Start of TASK INPUT

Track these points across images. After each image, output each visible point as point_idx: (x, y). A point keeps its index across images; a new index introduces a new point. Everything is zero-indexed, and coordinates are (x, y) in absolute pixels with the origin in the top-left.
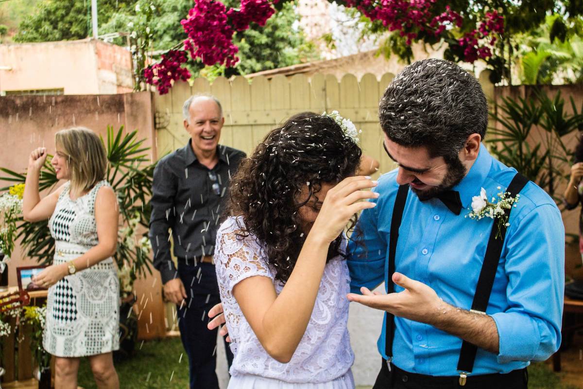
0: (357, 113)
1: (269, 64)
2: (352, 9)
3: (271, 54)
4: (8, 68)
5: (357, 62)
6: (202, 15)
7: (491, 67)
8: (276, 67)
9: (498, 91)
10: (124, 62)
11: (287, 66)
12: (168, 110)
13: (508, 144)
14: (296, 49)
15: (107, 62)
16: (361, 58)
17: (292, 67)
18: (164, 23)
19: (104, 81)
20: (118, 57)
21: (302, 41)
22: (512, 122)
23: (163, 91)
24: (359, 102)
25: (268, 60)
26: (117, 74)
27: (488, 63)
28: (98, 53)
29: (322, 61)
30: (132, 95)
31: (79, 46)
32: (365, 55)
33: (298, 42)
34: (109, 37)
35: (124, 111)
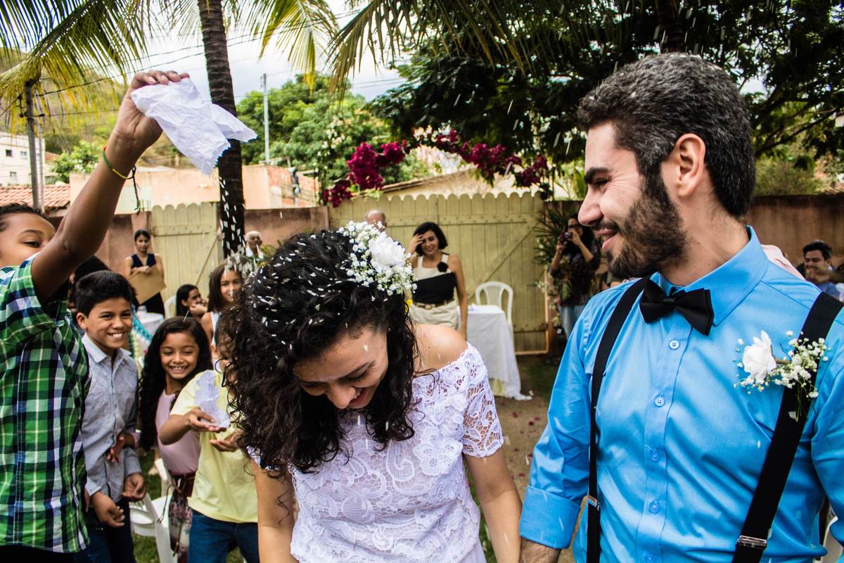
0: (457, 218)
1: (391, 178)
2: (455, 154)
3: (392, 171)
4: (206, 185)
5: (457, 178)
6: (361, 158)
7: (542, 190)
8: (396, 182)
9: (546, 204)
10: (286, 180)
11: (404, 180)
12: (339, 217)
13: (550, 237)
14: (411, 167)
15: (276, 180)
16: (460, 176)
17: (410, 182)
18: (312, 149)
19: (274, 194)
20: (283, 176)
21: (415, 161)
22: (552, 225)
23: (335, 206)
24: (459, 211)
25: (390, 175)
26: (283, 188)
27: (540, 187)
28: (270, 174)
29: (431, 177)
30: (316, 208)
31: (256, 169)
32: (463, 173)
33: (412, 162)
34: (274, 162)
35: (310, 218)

End of TASK INPUT

### PROBLEM DESCRIPTION
Rename "pixels" to "pixel units" in the data from the very first line through the line with "28: (98, 53)", keeping all else unchanged. Leave the pictures out of your answer.

### ANSWER FOR THE TASK
Track these points across images. After each image, output each visible point as point_idx: (x, y). A point keeps its index across images; a new index introduces a new point. Everything is zero-indexed, and coordinates are (x, y) in absolute pixel units with the origin in the top-left.
0: (357, 113)
1: (269, 64)
2: (352, 9)
3: (271, 54)
4: (8, 68)
5: (357, 62)
6: (202, 15)
7: (491, 67)
8: (276, 67)
9: (498, 91)
10: (124, 62)
11: (287, 66)
12: (168, 110)
13: (508, 144)
14: (296, 49)
15: (107, 62)
16: (361, 58)
17: (292, 67)
18: (164, 23)
19: (104, 81)
20: (118, 57)
21: (302, 41)
22: (512, 122)
23: (163, 91)
24: (359, 102)
25: (268, 60)
26: (117, 74)
27: (488, 63)
28: (98, 53)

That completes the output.